GM: The line between the two disciplines is always quite ephemeral. It’s hard to know if we’re in the world of design or art, and maybe being so decisive isn’t particularly useful anyway, if we’re talking about the work in the collection, artists like Enzo Mari or Fausto Melotti, in some ways, and certain expressions of Futurism also come to mind. At the same time, I think, in this explosion of energy, that it’s essential for the city of Milan to position itself as an easily recognisable representative. We need clear positioning, precisely so that we’re points of reference and also so that we don’t create redundant roles. So, it’s clear that, when you design a museum such as the Museo del Novecento, you have to consider that the same city also has important private foundations, like the Triennale and the ADI Museum, which do extraordinary work. But we have to know how to do things that those foundations can’t, starting with the creation of collections, with the very mission of the Museum.
FM: What about contemporary art at the Museum?
GM: Quite honestly, we aren’t yet at the point in which we can present ourselves as producers of contemporary art. At the moment, but only at the moment, we’re a museum connected to roles pertaining to the conservation of cultural heritage. We aren’t the main players in that type of exploration. There are others who do it as their main vocation, foundations such as those of Prada, Trussardi, Hangar Bicocca, and many other private galleries. So, our job is, if anything, to become, as we await the spaces of the second Arengario, important references due to our institutional character. That means, not just research, which is no trivial matter, but the idea that this entity has value within society. The difference between what a museum does and what an entity like a foundation or a gallery does, is that, in reality, what we do should also interest those who don’t go to museums. I’ve always thought that museums should be even more important for those who aren’t interested in art. Our job isn’t to address our natural audience, it’s to understand that what we do has meaning even for those who aren’t interested.
FM: Right, so in all that, where do the digital world and public engagement fit in?
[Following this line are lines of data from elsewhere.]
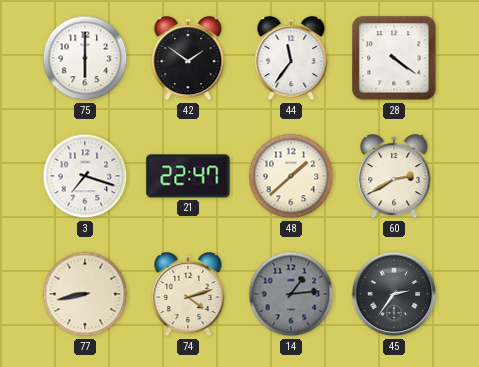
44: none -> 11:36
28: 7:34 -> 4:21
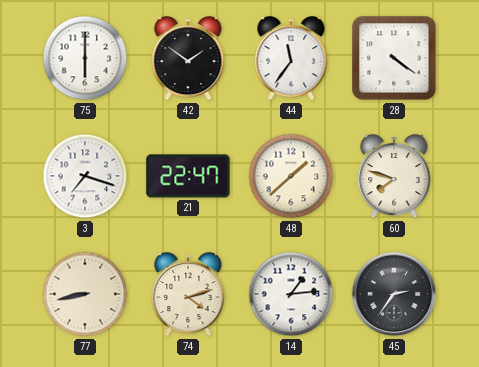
60: 2:40 -> 7:48
14 dial: grey -> white
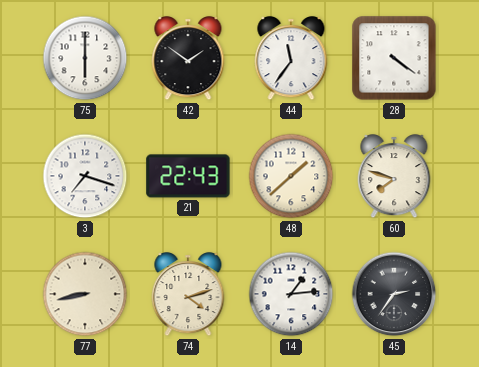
21: 22:47 -> 22:43
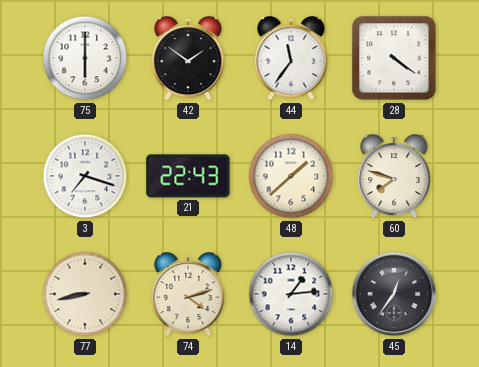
45: 2:36 -> 12:36
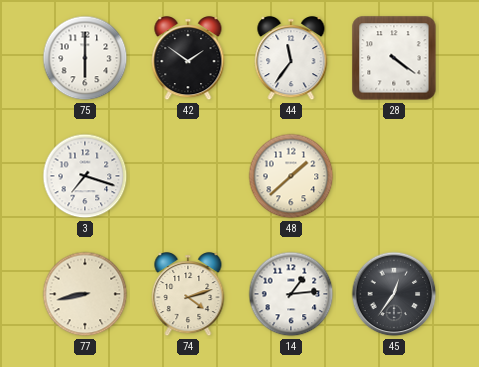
21: 22:43 -> none
60: 7:48 -> none
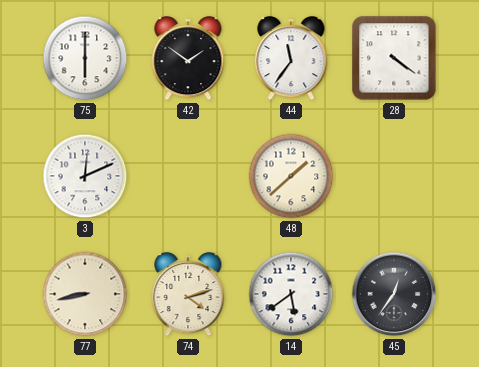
3: 7:18 -> 12:11
14: 1:14 -> 5:39
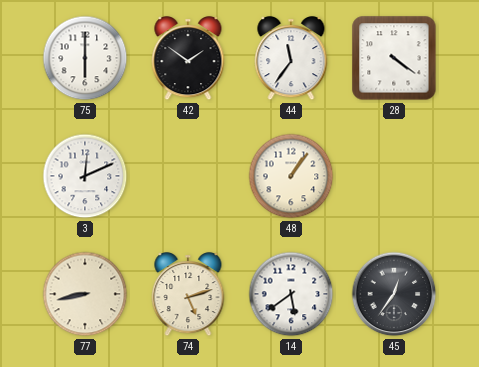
48: 1:38 -> 1:06
74: 4:12 -> 5:12
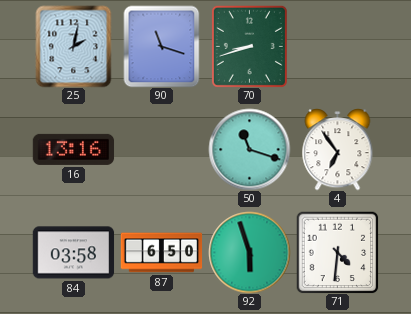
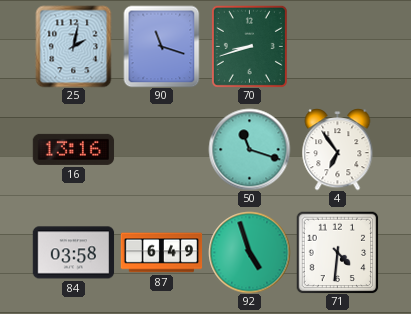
87: 6:50 -> 6:49
92: 5:57 -> 4:57
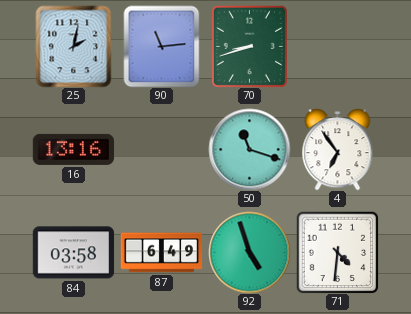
90: 11:18 -> 11:14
GM: We can’t ignore it, because the digital world, as Francesco Casetti says, has relocated even traditional media; we’re already permeated by it. In the English-speaking world, they talk about the phenomenon of mediatization (incredibly important in museum studies), which is no longer about how museums use all that’s digital, but how museums understand their being immersed in a digital environment. We know that the most effective form of communication is that which visitors themselves carry out, reflecting their experience at the museum through the tools in their hands. I think that, more than saying which tools we’ll adopt, it’s about understanding what our attitude should be. There are two things we must always keep in mind. The first is that we have to think about how to become not subjects but the content of communication. The other is to consider everything digital not as a tool for communication, but as a realm of action. In a certain sense, it’s about thinking of the opportunities offered by the digital to create spaces not only for documentation and archiving, but even for cultural production.